Ever wanted to know how I write? No? Well here's your chance to learn, anyway!

1. Make something really stupid up. Like John Lennon coming back to life during the second iceage, and start writing. Have a genearl idea, but no outline, because outlines are for people with time, energy and motivation.

2. Listen to music while writing, because this supposedly helps you add "mood." 90% of the time this music will be Radiohead.

3. Write out your idea in as little time as possible. Make sure that half of what is going on will confuse any reader who doesn't live inside your brain. The less coherent it is, the better. Explanations are not important. Make sure your fic isn't too long as well, if you go over 5,000 it's TOO LONG. Plus, if you do that, you're not writing a character study/thinly veiled attempt at plot.

4. Feel special.

5. Stick details/explanations in, because you are a feedback h0r, and people don't give feedback to stories that make no sense (unless they're convinced you are a genius, in which case, you wouldn't be writing like me). Make sure that your fic still reads like a shopping list, because flowing descriptions are for people who have more than one writing style.

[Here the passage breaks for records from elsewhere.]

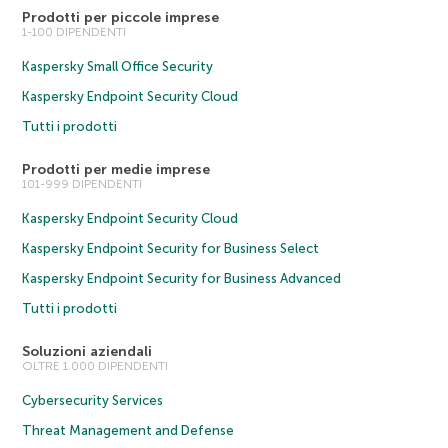
Prodotti per piccole imprese
1-100 DIPENDENTI
Kaspersky Small Office Security
Kaspersky Endpoint Security Cloud
Tutti i prodotti
Prodotti per medie imprese
101-999 DIPENDENTI
Kaspersky Endpoint Security Cloud
Kaspersky Endpoint Security for Business Select
Kaspersky Endpoint Security for Business Advanced
Tutti i prodotti
Soluzioni aziendali
OLTRE 1.000 DIPENDENTI
Cybersecurity Services
Threat Management and Defense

6. Read it again, and realize just how dumb and repetetive your phrases are (when they're over three/four words long). Fix them and angst a bit.

7. Send the fic off to your beta(s). Be sure to prod them once a day to make sure they don't forget that you're their #1 priority.

8. Get your story back and realize that you made another 889328 mistakes that you didn't notice. Fix them and feel dumb.

9. Stare at it for a few days. Pick up things that neither you or your beta has picked up. Be indecisive about posting. A flip-flopper, if you will.

10. Pick a title. It's best to grab stuff from your "mood music". Song titles/lyrics are your friend. Album titles will do in a pinch.

11. Release your fic to the general public. Cry when no one recognizes your twu genius.

12. Write dumb crap in your journal explaining your planning process for world domination.